→ What is being asked: Take each line of the data that contains the string "wrist" and copy it.

→ Extracted records:
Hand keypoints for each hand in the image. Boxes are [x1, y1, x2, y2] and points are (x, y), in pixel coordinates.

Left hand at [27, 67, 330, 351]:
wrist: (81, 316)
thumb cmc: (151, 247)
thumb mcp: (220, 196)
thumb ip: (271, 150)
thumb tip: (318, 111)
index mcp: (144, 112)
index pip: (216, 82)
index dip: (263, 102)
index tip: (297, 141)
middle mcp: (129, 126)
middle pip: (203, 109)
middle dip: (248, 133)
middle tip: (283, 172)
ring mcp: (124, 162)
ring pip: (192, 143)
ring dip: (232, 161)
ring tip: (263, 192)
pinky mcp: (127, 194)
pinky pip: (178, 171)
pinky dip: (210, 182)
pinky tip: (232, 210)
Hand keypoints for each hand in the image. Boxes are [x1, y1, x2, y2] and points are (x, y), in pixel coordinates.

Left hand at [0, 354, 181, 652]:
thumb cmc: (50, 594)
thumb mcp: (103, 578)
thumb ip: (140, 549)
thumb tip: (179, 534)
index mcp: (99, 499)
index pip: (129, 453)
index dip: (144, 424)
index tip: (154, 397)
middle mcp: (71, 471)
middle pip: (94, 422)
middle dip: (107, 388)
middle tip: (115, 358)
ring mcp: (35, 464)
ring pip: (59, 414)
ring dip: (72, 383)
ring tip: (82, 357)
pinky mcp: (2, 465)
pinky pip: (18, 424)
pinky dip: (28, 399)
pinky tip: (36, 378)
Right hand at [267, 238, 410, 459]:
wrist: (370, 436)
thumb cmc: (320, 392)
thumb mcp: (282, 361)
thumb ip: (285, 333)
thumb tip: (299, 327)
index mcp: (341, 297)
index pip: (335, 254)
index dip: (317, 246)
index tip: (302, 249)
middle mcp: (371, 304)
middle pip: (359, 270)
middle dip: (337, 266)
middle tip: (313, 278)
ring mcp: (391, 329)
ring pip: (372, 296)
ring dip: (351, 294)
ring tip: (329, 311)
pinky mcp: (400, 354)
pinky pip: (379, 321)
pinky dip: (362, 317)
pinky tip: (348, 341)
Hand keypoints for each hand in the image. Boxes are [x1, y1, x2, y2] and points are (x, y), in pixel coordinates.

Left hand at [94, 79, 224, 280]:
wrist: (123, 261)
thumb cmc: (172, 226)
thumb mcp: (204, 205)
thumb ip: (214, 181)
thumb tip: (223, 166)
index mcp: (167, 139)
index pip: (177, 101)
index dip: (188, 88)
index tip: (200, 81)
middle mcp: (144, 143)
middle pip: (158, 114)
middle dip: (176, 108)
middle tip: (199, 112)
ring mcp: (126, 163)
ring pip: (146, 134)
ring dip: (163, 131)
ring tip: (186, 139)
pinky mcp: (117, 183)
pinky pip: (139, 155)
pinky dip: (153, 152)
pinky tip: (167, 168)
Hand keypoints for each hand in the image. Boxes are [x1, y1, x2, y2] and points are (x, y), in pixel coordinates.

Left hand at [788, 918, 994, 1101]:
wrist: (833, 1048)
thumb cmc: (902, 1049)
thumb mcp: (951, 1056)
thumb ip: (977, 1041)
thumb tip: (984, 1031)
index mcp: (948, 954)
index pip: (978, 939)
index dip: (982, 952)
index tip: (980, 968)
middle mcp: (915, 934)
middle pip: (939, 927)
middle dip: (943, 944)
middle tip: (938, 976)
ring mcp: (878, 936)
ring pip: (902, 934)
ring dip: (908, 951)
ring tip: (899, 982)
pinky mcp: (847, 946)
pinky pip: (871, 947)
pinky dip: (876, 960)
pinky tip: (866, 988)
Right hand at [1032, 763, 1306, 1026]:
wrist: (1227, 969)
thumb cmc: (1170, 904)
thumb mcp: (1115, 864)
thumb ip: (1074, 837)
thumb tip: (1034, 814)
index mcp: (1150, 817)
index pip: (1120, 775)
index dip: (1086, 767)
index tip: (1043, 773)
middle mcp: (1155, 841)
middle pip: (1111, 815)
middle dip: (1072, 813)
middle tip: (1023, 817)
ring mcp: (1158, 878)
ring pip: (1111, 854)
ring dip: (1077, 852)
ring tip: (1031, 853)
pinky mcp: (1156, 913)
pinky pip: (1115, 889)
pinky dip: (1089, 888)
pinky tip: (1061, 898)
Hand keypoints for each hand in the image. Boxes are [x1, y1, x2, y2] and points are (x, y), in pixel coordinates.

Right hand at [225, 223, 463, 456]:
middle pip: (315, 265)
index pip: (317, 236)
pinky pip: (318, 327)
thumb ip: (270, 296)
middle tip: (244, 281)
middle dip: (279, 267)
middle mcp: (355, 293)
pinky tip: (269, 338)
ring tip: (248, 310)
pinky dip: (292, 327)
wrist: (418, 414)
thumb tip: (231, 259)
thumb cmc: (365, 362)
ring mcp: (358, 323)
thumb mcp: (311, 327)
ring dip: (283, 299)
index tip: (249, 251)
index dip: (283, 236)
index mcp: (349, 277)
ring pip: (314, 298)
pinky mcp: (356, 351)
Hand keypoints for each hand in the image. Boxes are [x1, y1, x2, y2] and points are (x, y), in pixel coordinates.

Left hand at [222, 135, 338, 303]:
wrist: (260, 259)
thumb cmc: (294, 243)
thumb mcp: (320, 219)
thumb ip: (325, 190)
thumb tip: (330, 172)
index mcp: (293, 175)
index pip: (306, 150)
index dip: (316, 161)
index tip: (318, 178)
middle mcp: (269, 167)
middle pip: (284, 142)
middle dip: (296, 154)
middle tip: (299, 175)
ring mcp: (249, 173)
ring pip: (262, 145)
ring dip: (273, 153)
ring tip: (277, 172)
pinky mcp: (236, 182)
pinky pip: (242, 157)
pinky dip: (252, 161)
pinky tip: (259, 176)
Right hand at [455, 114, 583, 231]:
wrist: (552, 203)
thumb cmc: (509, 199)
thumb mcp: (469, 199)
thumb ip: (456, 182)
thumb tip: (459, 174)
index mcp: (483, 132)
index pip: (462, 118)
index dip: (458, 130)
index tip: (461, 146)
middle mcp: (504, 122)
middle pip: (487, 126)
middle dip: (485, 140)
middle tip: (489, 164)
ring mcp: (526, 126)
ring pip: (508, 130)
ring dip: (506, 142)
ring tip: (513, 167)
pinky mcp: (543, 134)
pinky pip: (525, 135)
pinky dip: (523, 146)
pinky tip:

→ Answer:
wrist: (81, 316)
wrist: (370, 436)
wrist: (123, 261)
wrist: (833, 1048)
wrist: (1227, 969)
wrist: (418, 414)
wrist: (260, 259)
wrist: (552, 203)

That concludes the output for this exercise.